Are you involved in any technology development for second-gen sequencers?
Through READNA, we held a closed workshop in January, where we got Roche, Illumina, Applied Biosystems and some of the companies who do enrichment around a table, as well as people involved in standardization efforts for sequence data. We are going to try to set up standards that define quality control in conjunction with genome enrichment.
When you use a second-generation sequencer, you bias your results, because you use a reference sequence to align the reads. And then when you use an enrichment tool, you bias your results again, because you use a reference sequence to build your enrichment base. So you have two biases on top of each other, and then, how do you know that you are doing the right thing when you read out the result? To me, that is a real issue, so we are going to try to come up with some guidelines for how the quality measures should be done. And then we are probably going to suggest a comparison experiment where we compare different manufacturers of array enrichment methods and cross that with a certain type of sequencer, and look at the results, and try to bring quality metrics into how well this is actually doing.

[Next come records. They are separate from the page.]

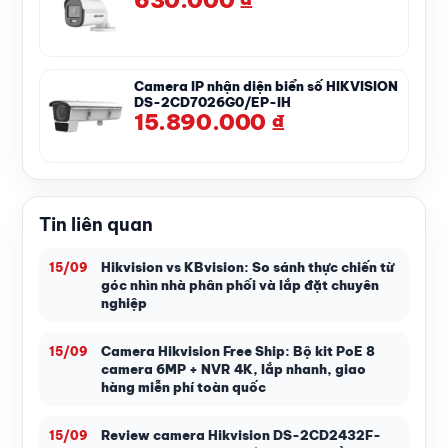
630.000
₫
Camera IP nhận diện biển số HIKVISION
DS-2CD7026G0/EP-IH
15.890.000
₫
Tin liên quan
Hikvision vs KBvision: So sánh thực chiến từ
15/09
góc nhìn nhà phân phối và lắp đặt chuyên
nghiệp
Camera Hikvision Free Ship: Bộ kit PoE 8
15/09
camera 6MP + NVR 4K, lắp nhanh, giao
hàng miễn phí toàn quốc
Review camera Hikvision DS-2CD2432F-
15/09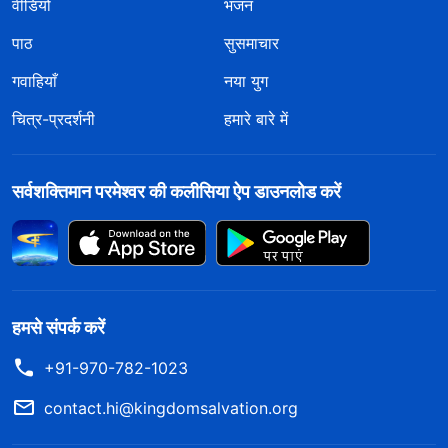
वीडियो
भजन
पाठ
सुसमाचार
गवाहियाँ
नया युग
चित्र-प्रदर्शनी
हमारे बारे में
सर्वशक्तिमान परमेश्वर की कलीसिया ऐप डाउनलोड करें
हमसे संपर्क करें
+91-970-782-1023
contact.hi@kingdomsalvation.org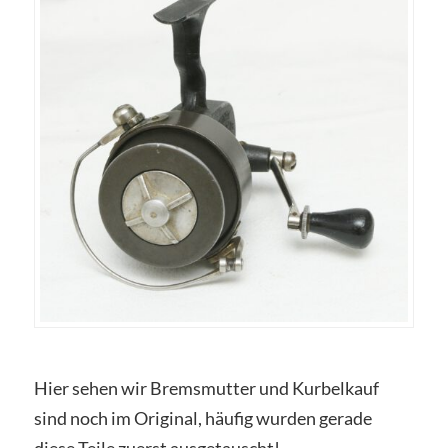
Hier sehen wir Bremsmutter und Kurbelkauf
sind noch im Original, häufig wurden gerade
diese Teile zuerst ausgetauscht!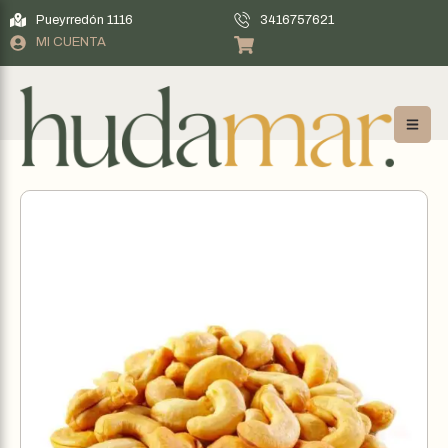
Pueyrredón 1116
3416757621
MI CUENTA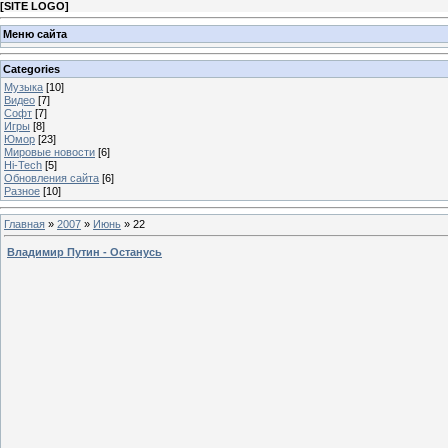
[
SITE LOGO
]
Меню сайта
Categories
Музыка
[10]
Видео
[7]
Софт
[7]
Игры
[8]
Юмор
[23]
Мировые новости
[6]
Hi-Tech
[5]
Обновления сайта
[6]
Разное
[10]
Главная
»
2007
»
Июнь
»
22
Владимир Путин - Останусь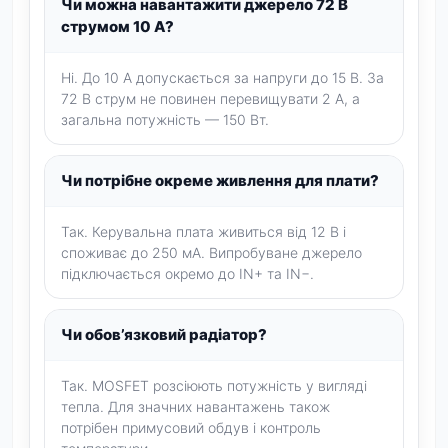
Чи можна навантажити джерело 72 В
струмом 10 А?
Ні. До 10 А допускається за напруги до 15 В. За
72 В струм не повинен перевищувати 2 А, а
загальна потужність — 150 Вт.
Чи потрібне окреме живлення для плати?
Так. Керувальна плата живиться від 12 В і
споживає до 250 мА. Випробуване джерело
підключається окремо до IN+ та IN−.
Чи обов’язковий радіатор?
Так. MOSFET розсіюють потужність у вигляді
тепла. Для значних навантажень також
потрібен примусовий обдув і контроль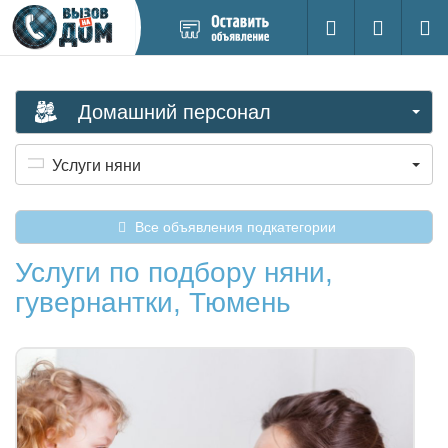
Добавить
Вход на са
Поиск
новое
объявление
Домашний персонал
Услуги няни
Все объявления подкатегории
Услуги по подбору няни,
гувернантки, Тюмень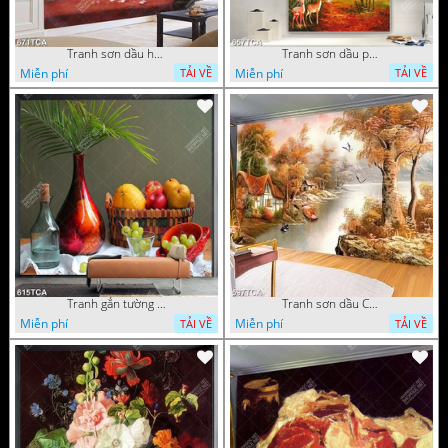
Tranh sơn dầu hoa quả tĩnh vật nghệ thuật gắn tường
Tranh sơn dầu phong cảnh mùa thu cây lá vàng và nai trang trí tường
Miễn phí
Miễn phí
TẢI VỀ
TẢI VỀ
Tranh gắn tường hoa quả nghệ thuật
Tranh sơn dầu Châu Âu phong cảnh ngôi làng bên dòng sông
Miễn phí
Miễn phí
TẢI VỀ
TẢI VỀ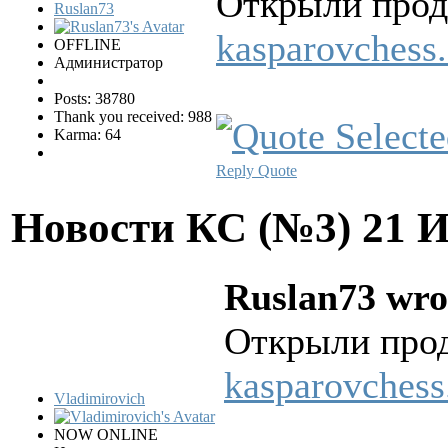
Открыли прод
Ruslan73
kasparovchess.
OFFLINE
Администратор
Posts: 38780
Thank you received: 988
Karma: 64
Reply
Quote
Новости КС (№3)
21 
Ruslan73 wro
Открыли про
kasparovchess
Vladimirovich
NOW ONLINE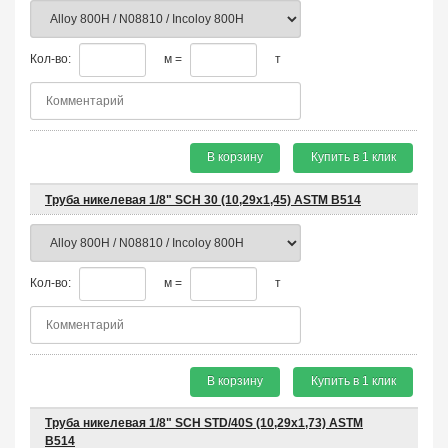
Кол-во:
м =
т
В корзину
Купить в 1 клик
Труба никелевая 1/8" SCH 30 (10,29х1,45) ASTM B514
Кол-во:
м =
т
В корзину
Купить в 1 клик
Труба никелевая 1/8" SCH STD/40S (10,29х1,73) ASTM
B514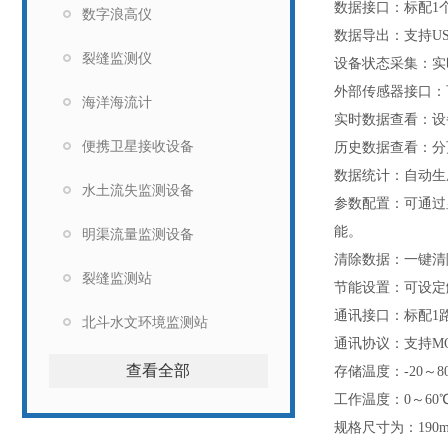
数据接口：标配1个U
数字浪高仪
数据导出：支持U
裂缝监测仪
设备状态采集：实
外部传感器接口：
海洋海流计
实时数据查看：设
便携卫星接收设备
历史数据查看：分
数据统计：自动生
水土流失监测设备
参数配置：可通过
能。
明渠流量监测设备
清除数据：一键清
裂缝监测站
节能设置：可设定
通讯接口：标配1路R
北斗水文环境监测站
通讯协议：支持MOD
查看全部
存储温度：-20～8
工作温度：0～60
规格尺寸为：190mm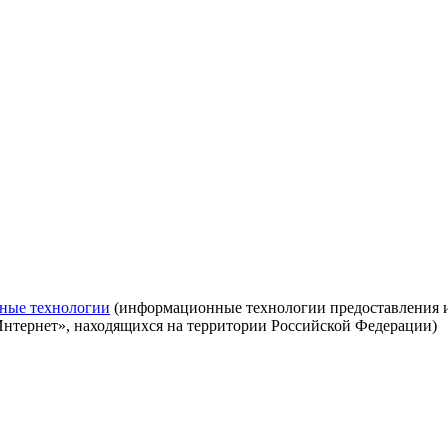
ные технологии
(информационные технологии предоставления ин
Интернет», находящихся на территории Российской Федерации)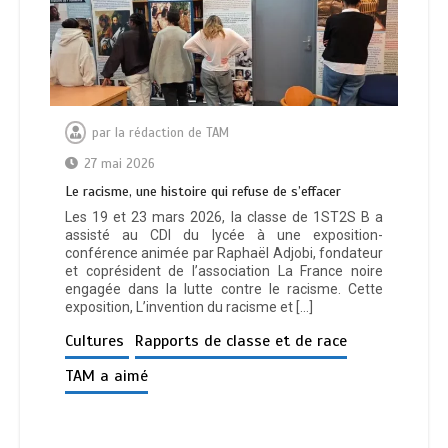
par
la rédaction de TAM
27 mai 2026
Le racisme, une histoire qui refuse de s’effacer
Les 19 et 23 mars 2026, la classe de 1ST2S B a
assisté au CDI du lycée à une exposition-
conférence animée par Raphaël Adjobi, fondateur
et coprésident de l’association La France noire
engagée dans la lutte contre le racisme. Cette
exposition, L’invention du racisme et […]
Cultures
Rapports de classe et de race
TAM a aimé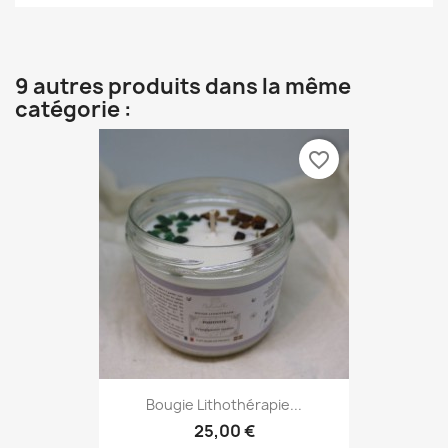
9 autres produits dans la même
catégorie :
favorite_border
Bougie Lithothérapie...
25,00 €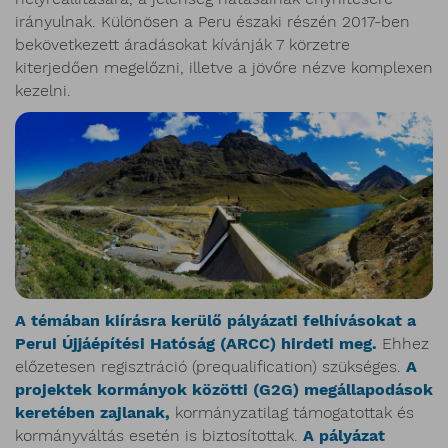
irányulnak. Különösen a Peru északi részén 2017-ben
bekövetkezett áradásokat kívánják 7 körzetre
kiterjedően megelőzni, illetve a jövőre nézve komplexen
kezelni.
A témában kiírásra kerülő pályázati felhívásokat a
Perui Újjáépítési Hatóság (ARCC) hirdeti meg.
Ehhez
előzetesen regisztráció (prequalification) szükséges.
A
projektek kormányok közötti (G2G) megállapodások
keretében zajlanak,
kormányzatilag támogatottak és
kormányváltás esetén is biztosítottak.
A pályázat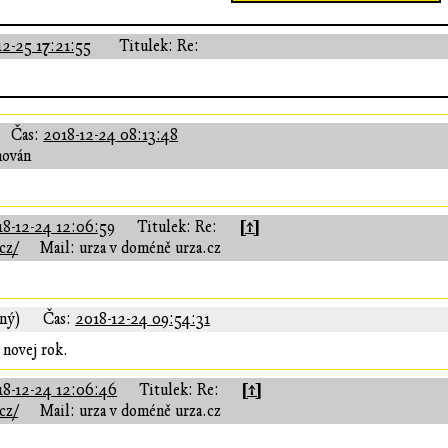
12-25 17:21:55
Titulek: Re:
Čas:
2018-12-24 08:13:48
hován
[↑]
18-12-24 12:06:59
Titulek: Re:
cz/
Mail: urza v doméně urza.cz
aný)
Čas:
2018-12-24 09:54:31
 novej rok.
[↑]
18-12-24 12:06:46
Titulek: Re:
cz/
Mail: urza v doméně urza.cz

I’ve heard several companies selling enrichment methods come and say, ‘We can do this, let’s try this together,’ and then when I said, ‘OK, let’s go ahead,’ then they pulled back and said, ‘The protocol is not quite ready, and we don’t know whether we have to do this, or that.’ I think everyone is running into the same kind of difficulty with it. On paper, it sounds like a really simple idea, and when you actually try to do it, then it’s slightly more of a challenge than people actually would admit.
Can you mention some projects you are working on at your institute that involve second-generation sequencing?
The Institute National du Cancer, INCa, has committed itself to the International Cancer Genome Consortium, and we will do the sequencing for that. We will be working on Her2-positive breast cancer and alcohol-induced liver cancer — those are the two cancer types we are currently signed up for. We are getting the samples at the moment.
We are meant to analyze 500 samples. But with the amount of funding that’s available for each cancer type, at current prices, you can’t do complete sequencing. So we are going to do the complete sequencing on a subset, and then the exome only on the remainder. However, the cost of sequencing is bound to decrease and we should be able to do all samples with complete sequences.
We also do resequencing of our association peaks from genome-wide association studies, using the Genome Analyzer. We resequence quite huge chunks of DNA from that, genomic regions up to about a megabase of DNA, and then resequence that in 50 individuals or so. The enrichment is done by brute-force long-range PCR.
And then we run a lot of Chip-Seq and a lot of [methylated DNA immunoprecipitation]-Seq type experiments as part of collaborations, and we have done some bacterial sequencing as well.
For your cancer-related work, are you planning to sequence entire cancer genomes, or selected regions?
We want to do complete ones. What we are asked to do in the context of the International Human Cancer Consortium is to resequence 35 megabases of exome per sample. But for our own work, we are actually going for complete genome coverage. Basically, we want to sequence the DNA from the tumor tissue and the peritumoral tissue, and, on top of it, we want to generate RNA-Seq profiles and MeDIP-Seq data from the tumor and from the peritumoral tissue.
We were also a founding partner of the Human Epigenome Project, and we have done quite a lot of work on epigenetics. So to us, this is really just an extension of what we have been doing anyway and applying it in a most systematic way.